> **PROBLEMA A**
Por favor, devolva sem alterações tudo o que está nas entradas, desde a linha que contém "In the year" até à linha que contém "Last July, I", incluindo ambas.

[TEXTO FORNECIDO]

Desde logo, a questão que parece mais complicada de resolver, porque envolve dois países NATO, é a questão curda. A Turquia, apesar da recente (e aparente) aproximação ao líder curdo Abdullah Öcalan (líder do PKK, preso há 25 anos), permitindo agora que fosse visitado na prisão, quer os curdos destituídos de qualquer possibilidade de autonomia ou independência e joga também com os refugiados sírios que tem no seu território – árabes na sua maioria – que gostaria de ver regressar à Síria, mas fixando-os em território curdo, numa estratégia de arabização do território, anteriormente seguida por Saddam Hussein, no Iraque. A Turquia apoia directamente as milícias do chamado Exército Nacional Sírio e tem tropas no nordeste da Síria (zona curda). Os combates entre milícias pró-turcas e curdos têm sido frequentes e o número de vítimas elevado. Mas, os Estados Unidos têm apoiado os curdos e, apesar de anteriores traições, parecem ser o único apoio que os pode proteger, seja da Turquia, seja de um eventual governo hostil em Damasco.
Mosaico complicado
Quase 14 anos de guerra, incluindo a presença do Estado Islâmico, transformaram a Síria num tabuleiro onde se movimenta uma enorme quantidade de milícias, com as mais diversas obediências, que celebram alianças à mesma velocidade com que desfazem alianças anteriores. O segredo para dar alguma estabilidade à Síria num futuro próximo estará certamente na distribuição de poder entre as muitas facções e grupos rebeldes que conquistaram Damasco. A rapidez com que os até agora rebeldes construíram um governo é sinal de que quiseram evitar um vazio de poder. Por um lado indicaram os nomes com quem a comunidade internacional pode dialogar; por outro lado, evitaram que o país resvalasse para o caos.

[/TEXTO FORNECIDO]

> **PROBLEMA B**
Volte a digitar, sem qualquer mudança, tudo o que no texto sobre a Síria vai desde "Mosaico complicado" até "para o caos.".

[DADOS DE TRABALHO]

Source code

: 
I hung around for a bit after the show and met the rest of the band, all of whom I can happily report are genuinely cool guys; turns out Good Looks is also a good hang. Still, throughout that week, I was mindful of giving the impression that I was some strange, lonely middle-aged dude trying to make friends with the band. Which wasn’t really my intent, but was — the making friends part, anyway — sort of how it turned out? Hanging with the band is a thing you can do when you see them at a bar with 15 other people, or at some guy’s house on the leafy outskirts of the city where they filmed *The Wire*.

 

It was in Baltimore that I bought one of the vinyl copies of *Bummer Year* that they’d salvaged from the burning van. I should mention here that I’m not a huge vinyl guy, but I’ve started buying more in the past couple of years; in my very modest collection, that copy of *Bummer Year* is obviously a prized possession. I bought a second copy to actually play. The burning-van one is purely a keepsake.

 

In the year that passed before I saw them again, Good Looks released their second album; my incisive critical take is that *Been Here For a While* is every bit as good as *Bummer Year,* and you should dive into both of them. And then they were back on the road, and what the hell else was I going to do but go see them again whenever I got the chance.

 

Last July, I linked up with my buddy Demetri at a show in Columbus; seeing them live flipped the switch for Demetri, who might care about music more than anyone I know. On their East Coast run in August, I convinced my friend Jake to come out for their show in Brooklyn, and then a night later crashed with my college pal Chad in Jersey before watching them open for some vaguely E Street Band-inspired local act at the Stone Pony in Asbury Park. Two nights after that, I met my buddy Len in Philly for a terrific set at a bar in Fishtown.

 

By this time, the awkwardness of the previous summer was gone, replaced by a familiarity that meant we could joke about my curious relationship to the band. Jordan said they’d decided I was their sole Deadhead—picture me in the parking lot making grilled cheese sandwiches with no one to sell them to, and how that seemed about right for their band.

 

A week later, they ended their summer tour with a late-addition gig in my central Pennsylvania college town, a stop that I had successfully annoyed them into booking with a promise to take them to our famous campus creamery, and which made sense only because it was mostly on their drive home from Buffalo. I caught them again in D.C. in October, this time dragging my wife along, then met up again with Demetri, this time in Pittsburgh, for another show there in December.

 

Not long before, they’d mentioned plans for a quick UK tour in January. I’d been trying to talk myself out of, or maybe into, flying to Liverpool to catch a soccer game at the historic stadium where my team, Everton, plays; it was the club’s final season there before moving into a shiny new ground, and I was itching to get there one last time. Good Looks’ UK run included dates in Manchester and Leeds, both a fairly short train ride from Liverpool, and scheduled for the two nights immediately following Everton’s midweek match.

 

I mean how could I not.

[/DADOS DE TRABALHO]

> **RESULTADO DO EXERCÍCIO A**
In the year that passed before I saw them again, Good Looks released their second album; my incisive critical take is that *Been Here For a While* is every bit as good as *Bummer Year,* and you should dive into both of them. And then they were back on the road, and what the hell else was I going to do but go see them again whenever I got the chance.

 

Last July, I linked up with my buddy Demetri at a show in Columbus; seeing them live flipped the switch for Demetri, who might care about music more than anyone I know. On their East Coast run in August, I convinced my friend Jake to come out for their show in Brooklyn, and then a night later crashed with my college pal Chad in Jersey before watching them open for some vaguely E Street Band-inspired local act at the Stone Pony in Asbury Park. Two nights after that, I met my buddy Len in Philly for a terrific set at a bar in Fishtown.

> **RESULTADO DO EXERCÍCIO B**
Mosaico complicado
Quase 14 anos de guerra, incluindo a presença do Estado Islâmico, transformaram a Síria num tabuleiro onde se movimenta uma enorme quantidade de milícias, com as mais diversas obediências, que celebram alianças à mesma velocidade com que desfazem alianças anteriores. O segredo para dar alguma estabilidade à Síria num futuro próximo estará certamente na distribuição de poder entre as muitas facções e grupos rebeldes que conquistaram Damasco. A rapidez com que os até agora rebeldes construíram um governo é sinal de que quiseram evitar um vazio de poder. Por um lado indicaram os nomes com quem a comunidade internacional pode dialogar; por outro lado, evitaram que o país resvalasse para o caos.